Date: Fri, 9 Jul 2010 12:20:01 -0500
Reply-To: Kevin Myers <KevinMyers@AUSTIN.RR.COM>
Sender: "SAS(r) Discussion" <SAS-L@LISTSERV.UGA.EDU>
From: Kevin Myers <KevinMyers@AUSTIN.RR.COM>
Subject: Re: Where Clause on Sorted Dataset (was Re: The expensive INTNX
function (was: Pass date values))
Content-Type: text/plain; format=flowed; charset="iso-8859-1";
reply-type=original
Thanks for taking the time to look into that Mark. I'll try to find some
time to submit an enhancement proposal to improve on this situation.
Regards,
Kevin M.
----- Original Message -----
From: "Keintz, H. Mark" <mkeintz@wharton.upenn.edu>
To: "Kevin Myers" <KevinMyers@AUSTIN.RR.COM>; <SAS-L@LISTSERV.UGA.EDU>
Sent: Friday, July 09, 2010 10:43
Subject: RE: Where Clause on Sorted Dataset (was Re: The expensive INTNX
function (was: Pass date values))
Kevin:
I think what you hope for is not the case. If it were, then finding the
last 1,000,000 (out of 100,000,000) in a sorted dataset would take about as
long as finding the first 1,000,000.
In the test below both HAVE and HAVE_S are sorted, but "sortedby" is set
only in HAVE_S.
Case 1 (first 1MM) and Case 2 (last 1MM) both read HAVE and take about the
same time (about 3.4 seconds on our Linux machine). No surprise.

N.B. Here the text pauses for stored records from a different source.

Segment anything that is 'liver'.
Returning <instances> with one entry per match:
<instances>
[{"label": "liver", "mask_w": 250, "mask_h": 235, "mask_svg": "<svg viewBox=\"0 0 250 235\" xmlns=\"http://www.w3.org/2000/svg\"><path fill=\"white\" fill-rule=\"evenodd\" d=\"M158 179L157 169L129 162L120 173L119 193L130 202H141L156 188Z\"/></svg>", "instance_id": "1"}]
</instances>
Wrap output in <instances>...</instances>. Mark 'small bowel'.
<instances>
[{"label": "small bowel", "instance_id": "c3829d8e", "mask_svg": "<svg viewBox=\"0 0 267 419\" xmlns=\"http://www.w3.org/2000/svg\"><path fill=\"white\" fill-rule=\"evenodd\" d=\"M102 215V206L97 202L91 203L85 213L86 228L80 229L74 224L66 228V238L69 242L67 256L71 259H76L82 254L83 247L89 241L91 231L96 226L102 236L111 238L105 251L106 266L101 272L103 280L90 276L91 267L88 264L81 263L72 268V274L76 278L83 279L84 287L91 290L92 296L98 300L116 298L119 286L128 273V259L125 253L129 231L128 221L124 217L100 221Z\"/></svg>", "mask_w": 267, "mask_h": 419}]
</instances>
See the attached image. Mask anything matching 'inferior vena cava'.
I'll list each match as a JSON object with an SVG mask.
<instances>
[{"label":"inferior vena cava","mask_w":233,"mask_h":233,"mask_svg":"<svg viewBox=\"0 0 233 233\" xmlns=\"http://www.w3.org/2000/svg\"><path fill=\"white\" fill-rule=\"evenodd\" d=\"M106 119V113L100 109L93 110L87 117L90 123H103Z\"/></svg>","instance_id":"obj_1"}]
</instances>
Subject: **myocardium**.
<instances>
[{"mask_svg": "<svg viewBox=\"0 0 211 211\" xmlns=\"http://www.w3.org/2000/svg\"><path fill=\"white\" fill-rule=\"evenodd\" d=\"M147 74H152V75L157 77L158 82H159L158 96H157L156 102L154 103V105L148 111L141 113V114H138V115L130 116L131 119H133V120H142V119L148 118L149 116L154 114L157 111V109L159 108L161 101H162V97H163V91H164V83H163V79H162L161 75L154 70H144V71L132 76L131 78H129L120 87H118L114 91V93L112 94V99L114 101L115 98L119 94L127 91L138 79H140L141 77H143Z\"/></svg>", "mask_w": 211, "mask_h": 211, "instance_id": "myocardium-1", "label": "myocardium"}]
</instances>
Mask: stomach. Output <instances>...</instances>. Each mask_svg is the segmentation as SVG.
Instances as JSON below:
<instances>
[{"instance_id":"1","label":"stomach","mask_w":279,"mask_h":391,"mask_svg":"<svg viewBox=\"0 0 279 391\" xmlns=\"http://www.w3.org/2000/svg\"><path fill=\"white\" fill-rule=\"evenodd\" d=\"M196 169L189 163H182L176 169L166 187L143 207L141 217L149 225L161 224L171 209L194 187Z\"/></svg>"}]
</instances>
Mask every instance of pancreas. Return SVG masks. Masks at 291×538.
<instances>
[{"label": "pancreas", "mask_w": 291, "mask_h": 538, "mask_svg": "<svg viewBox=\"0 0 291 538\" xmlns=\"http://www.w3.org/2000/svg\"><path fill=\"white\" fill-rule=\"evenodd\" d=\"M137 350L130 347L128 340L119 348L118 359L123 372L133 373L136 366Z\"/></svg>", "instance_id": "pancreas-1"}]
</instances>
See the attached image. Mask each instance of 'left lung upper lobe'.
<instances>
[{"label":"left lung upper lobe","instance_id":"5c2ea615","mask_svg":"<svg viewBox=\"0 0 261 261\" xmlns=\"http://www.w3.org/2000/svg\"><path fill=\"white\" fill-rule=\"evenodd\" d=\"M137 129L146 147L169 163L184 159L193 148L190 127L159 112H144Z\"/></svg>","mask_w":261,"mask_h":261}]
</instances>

Case 3 (first 1MM from HAVE_S) takes about 0.1 seconds. So it's doing what
Toby described.
BUT ... case 4 (last 1MM from HAVE_S) takes about the same time as CASE 1 or
2 - i.e. there is not an intelligent search for the first qualifying record
from a sorted data set.
data have;
do i=1 to 1e8; output; end;
run;
proc sort data=have out=have_s;
by i;
run;
/** Case 1, first 1,000,000, with sortedby off **/
data _null_;
set have;
where i between 1 and 1e6;
run;
/** Case 2, last 1,000,000, with sortedby off **/
data _null_;
set have;
where i between 99e6 and 1e8;
run;
/** Case 3, first 1,000,000, with sortedby on **/
data _null_;
set have_s;
where i between 1 and 1e6;
run;
/** Case 4, last 1,000,000, with sortedby on **/
data _null_;
set have_s;
where i between 99e6 and 1e8;
run;
> -----Original Message-----
> From: SAS(r) Discussion [mailto:SAS-L@LISTSERV.UGA.EDU] On Behalf Of
> Kevin Myers
> Sent: Thursday, July 08, 2010 1:23 PM
> To: SAS-L@LISTSERV.UGA.EDU
> Subject: Where Clause on Sorted Dataset (was Re: The expensive INTNX
> function (was: Pass date values))
>
> Toby wrote, in part, regarding SAS where clause processing:
>
> > Here is what the docs actually state:
>
> > Processing a WHERE expression without an index requires SAS to
> > sequentially read
> > observations in order to find the ones that match the selection >
> > criteria. Without an index,
> > SAS first checks for the sort indicator, which is stored with the
> data
> > file from a previous
> > SORT procedure or SORTEDBY= data set option. If the sort indicator is
> > validated,
> > SAS takes advantage of it and stops reading the file once it is clear
> > there are no more
> > values that satisfy the WHERE expression. For example, consider a
> data set
> > that is sorted
> > by Age, without an index. To process the expression where age le 25,
> SAS
> > stops reading
> > observations after it finds an observation that is greater than 25.
> Note
> > that while SAS can
> > determine when to stop reading observations, without an index, there
> is no
> > indication
> > where to begin, so SAS always begins with the first observation,
> which can
> > require reading
> > a lot of observations.
>
> In the case of a sorted data set, I would *hope* that SAS would search
> for
> the first matching record by using a *binary*, rather than sequential,
> search. If that isn't the case, then someone needs to suggest using a
> binary search to locate the first matching observation as a performance
> enhancement.
>
> s/KAM
>
> cc: birdies
|